The experience in the mines was especially difficult for Eleanor as she had alot of difficulty breathing. This was probably the result of the high altitude and the thick dust in the mine. She soldiered on through it for a long time but it got worst at one point and she had to get out. She thought that she was going to pass out and started to panic. A guide took her out but it took a long half hour to reach the surface and then to descend to lower ground. On reflection, we realised that entering the mines was a dangerous activity because the guide clearly had no medical knowledge or equipment. It was a memorable experience but not one to be repeated.

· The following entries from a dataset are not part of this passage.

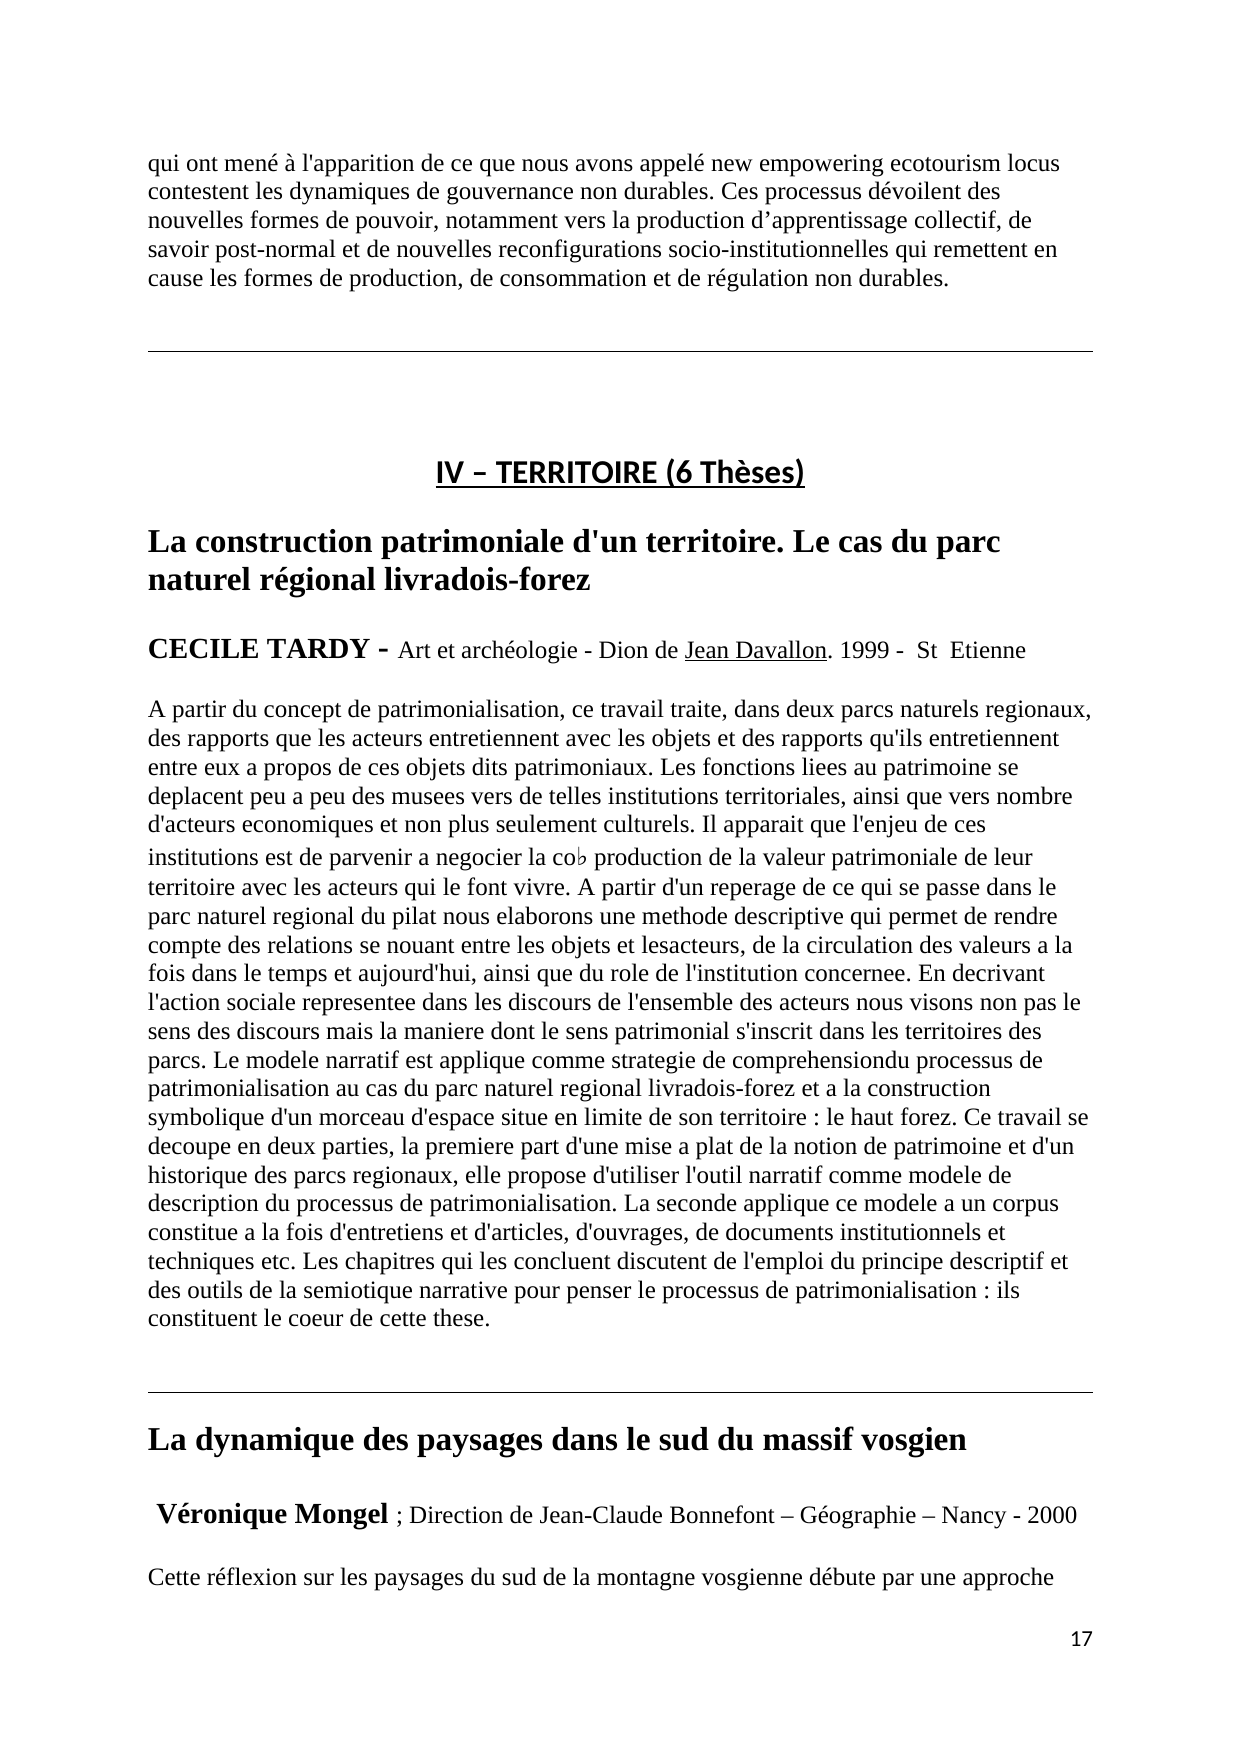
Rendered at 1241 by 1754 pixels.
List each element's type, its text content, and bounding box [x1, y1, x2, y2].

text A partir du concept de patrimonialisation, ce travail traite, dans deux parcs naturels regionaux, des rapports que les acteurs entretiennent avec les objets et des rapports qu'ils entretiennent entre eux a propos de ces objets dits patrimoniaux. Les fonctions liees au patrimoine se deplacent peu a peu des musees vers de telles institutions territoriales, ainsi que vers nombre d'acteurs economiques et non plus seulement culturels. Il apparait que l'enjeu de ces institutions est de parvenir a negocier la co♭ production de la valeur patrimoniale de leur territoire avec les acteurs qui le font vivre. A partir d'un reperage de ce qui se passe dans le parc naturel regional du pilat nous elaborons une methode descriptive qui permet de rendre compte des relations se nouant entre les objets et lesacteurs, de la circulation des valeurs a la fois dans le temps et aujourd'hui, ainsi que du role de l'institution concernee. En decrivant l'action sociale representee dans les discours de l'ensemble des acteurs nous visons non pas le sens des discours mais la maniere dont le sens patrimonial s'inscrit dans les territoires des parcs. Le modele narratif est applique comme strategie de comprehensiondu processus de patrimonialisation au cas du parc naturel regional livradois-forez et a la construction symbolique d'un morceau d'espace situe en limite de son territoire : le haut forez. Ce travail se decoupe en deux parties, la premiere part d'une mise a plat de la notion de patrimoine et d'un historique des parcs regionaux, elle propose d'utiliser l'outil narratif comme modele de description du processus de patrimonialisation. La seconde applique ce modele a un corpus constitue a la fois d'entretiens et d'articles, d'ouvrages, de documents institutionnels et techniques etc. Les chapitres qui les concluent discutent de l'emploi du principe descriptif et des outils de la semiotique narrative pour penser le processus de patrimonialisation : ils constituent le coeur de cette these. [148, 694, 1093, 1332]
text IV – TERRITOIRE (6 Thèses) [148, 451, 1093, 492]
text CECILE TARDY - Art et archéologie - Dion de Jean Davallon. 1999 - St Etienne [148, 627, 1093, 665]
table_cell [146, 1531, 1100, 1592]
text La construction patrimoniale d'un territoire. Le cas du parc naturel régional livradois-forez [148, 521, 1093, 598]
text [148, 148, 1093, 291]
table_header La dynamique des paysages dans le sud du massif vosgien Véronique Mongel ; Direction de Jean-Claude Bonnefont – Géographie – Nancy - 2000 [146, 1418, 1100, 1531]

Later that day we went to what must be the highest cinema in the world with some Danish friends, Peter and Anne-Mette, on a 2 for 1 deal which worked out at 47 pence each. This was still too much for Tom Cruise and Cameron Diaz’s "Night and Day," which was worst than our already low expectations! It was laughably bad- especially when the European enemy was thrown from a moving train but managed to still hold on by grabbing a trusty chain of sausages.... Need we say more.